I took up book writing after retiring from regular work. It’s a wonderful hobby, but a harsh one. Being able to write well is not enough. To gain even the most modest success you need passion for your subject, great perseverance, and a measure of luck. I am one of the lucky ones, having had three books published which together have sold about 50,000 copies and been translated into five languages. This hasn’t made me rich but I have the tremendous satisfaction of knowing that every day someone, somewhere in the world, is getting enjoyment from reading my words. Perhaps something of what I’ve learned on the way may be useful to someone setting out on a similar path. I hope so.
There’s something paradoxical about writing a book. It’s a solitary activity—there’s no escaping the sense of isolation when one faces the first blank page. Yet, to me, the joy of writing lies in the fellowship with readers, in the sharing of enjoyment.
Working for many years in the army and then the civil service gave me plenty of practice in a different kind of writing. There, one had to tell people to do things, or how to do them. Some of these things were important, so everything had to be clear and, preferably, brief. Writing good orders was a satisfying craft to master but all the time I was writing for an audience that was ready-made and captive. It would be quite a different matter to attract an audience and to write every sentence in a way that would make the reader want to read the next one.
Nevertheless I felt impelled to try. Over the years, I had become fascinated by reading about scientific discoveries and the people who made them, but all this was a world largely unknown to friends and colleagues. How could it be that almost nobody had heard of the wonderfully brilliant James Clerk Maxwell or the wonderfully eccentric Oliver Heaviside? Writing about them, I have simply tried to share my own enjoyment with readers, and it is an immense source of satisfaction to know that many people have taken the same pleasure in reading my books that I took in writing them.
My first book was about Maxwell, the great 19th century Scottish physicist who, among other things, predicted the electromagnetic waves that give us radio, television, radar, satellite navigation, and cell phones. After stumbling my way through research—reading every relevant book I could find, poring through archived papers, and visiting Maxwell’s home ground in Scotland—I put together the first draft of a book, picked some publishers from the Writers and Artists’ Yearbook, and wrote off to them with a proposal. One rejection slip followed another and I’d acquired about thirty of them before a telephone call came from Wiley. You need luck and I’d found it, in the form of a sympathetic editor. The book came out the following year and has sold well.
Over the years I’d picked up some tips on writing from books and articles. The most memorable of these ran on the lines: “When revising your work, select the finest passage and then cross it out.” In other words, don’t try to impress the reader with your eloquence. My editor put it another way, saying: “We don’t want readers to think that you’re clever, we want them to feel that they’re clever.” Extending the theme, I eventually learned that one needn’t always explain everything in detail—it’s better to trust readers to work things out for themselves.
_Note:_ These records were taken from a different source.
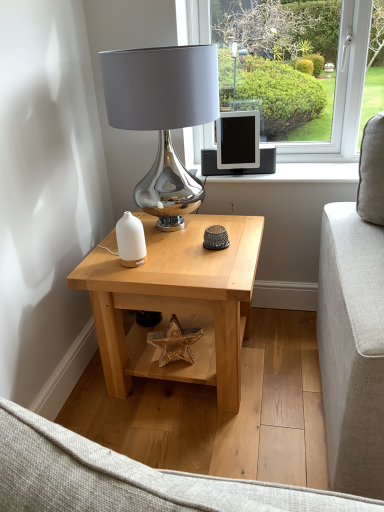
Identify the location of free point behind white glossy candle holder at center. (149, 242).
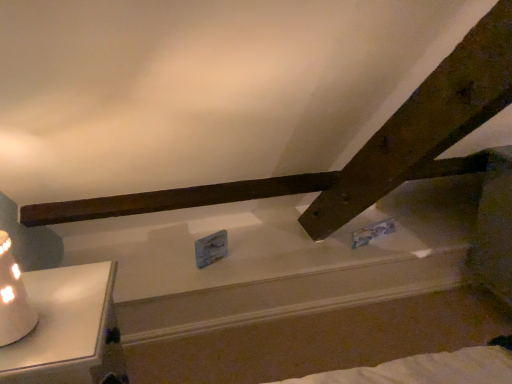
Question: Is white glossy candlestick at lower left closer to the viewer compared to white ceramic table lamp at lower left?

Choices:
 (A) yes
 (B) no

Answer: (B)

Question: Is white ceramic table lamp at lower left surrounded by white glossy candlestick at lower left?

Choices:
 (A) no
 (B) yes

Answer: (A)

Question: Is white glossy candlestick at lower left facing towards white ceramic table lamp at lower left?

Choices:
 (A) no
 (B) yes

Answer: (A)

Question: Considering the relative sizes of white glossy candlestick at lower left and white ceramic table lamp at lower left in the image provided, is white glossy candlestick at lower left thinner than white ceramic table lamp at lower left?

Choices:
 (A) yes
 (B) no

Answer: (B)

Question: Considering the relative sizes of white glossy candlestick at lower left and white ceramic table lamp at lower left in the image provided, is white glossy candlestick at lower left bigger than white ceramic table lamp at lower left?

Choices:
 (A) no
 (B) yes

Answer: (B)

Question: Can you confirm if white glossy candlestick at lower left is smaller than white ceramic table lamp at lower left?

Choices:
 (A) yes
 (B) no

Answer: (B)

Question: Can you confirm if white ceramic table lamp at lower left is taller than white glossy candlestick at lower left?

Choices:
 (A) no
 (B) yes

Answer: (A)

Question: Is white ceramic table lamp at lower left smaller than white glossy candlestick at lower left?

Choices:
 (A) no
 (B) yes

Answer: (B)

Question: From the image's perspective, is white ceramic table lamp at lower left below white glossy candlestick at lower left?

Choices:
 (A) no
 (B) yes

Answer: (A)

Question: Does white ceramic table lamp at lower left have a larger size compared to white glossy candlestick at lower left?

Choices:
 (A) yes
 (B) no

Answer: (B)

Question: Is white ceramic table lamp at lower left facing away from white glossy candlestick at lower left?

Choices:
 (A) no
 (B) yes

Answer: (A)

Question: Does white ceramic table lamp at lower left turn towards white glossy candlestick at lower left?

Choices:
 (A) no
 (B) yes

Answer: (A)

Question: From a real-world perspective, is white ceramic table lamp at lower left positioned above or below white glossy candlestick at lower left?

Choices:
 (A) below
 (B) above

Answer: (B)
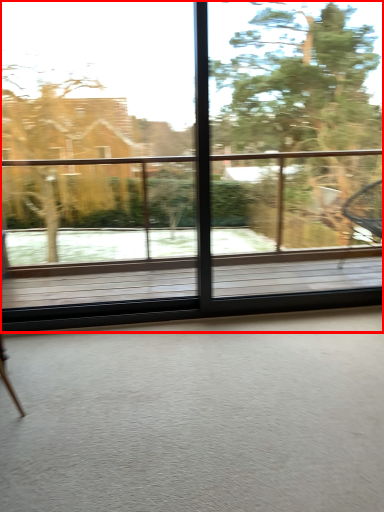
Question: In this image, where is window (annotated by the red box) located relative to tree?

Choices:
 (A) right
 (B) left

Answer: (B)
That way, the whole thing becomes a joint enterprise and readers enjoy feeling part of it.
Most of what I know about the art of writing books was learned on the job. Anyone who has tried will know that sentences that are easy to read are often very hard to write. I’ve often spent days searching for the right word or phrase and, if I didn’t find one, re-writing the whole passage from a different angle. I try to write biographies that read as easily as a good novel, and when the story shifts from one event, scene, or topic to another it’s not always easy to write a smooth linking passage. Sometimes a simple link like “Meanwhile, across the Atlantic…” will do, but a method I’ve found useful in harder cases is to base the link on something that has already happened in the story, thus helping the reader to connect the new event, scene, or topic with something familiar.
Another useful device is what I call the “Wilkie Collins”. He wrote The Moonstone—possibly the world’s first detective novel—and often used to finish a chapter with something like: “Little did he know what trials lay ahead”. If written with a little more subtlety, and not done too often, such indications of excitement to come can help to sustain the reader’s interest.
Good luck to anyone taking up book-writing as a hobby. You’ll need it!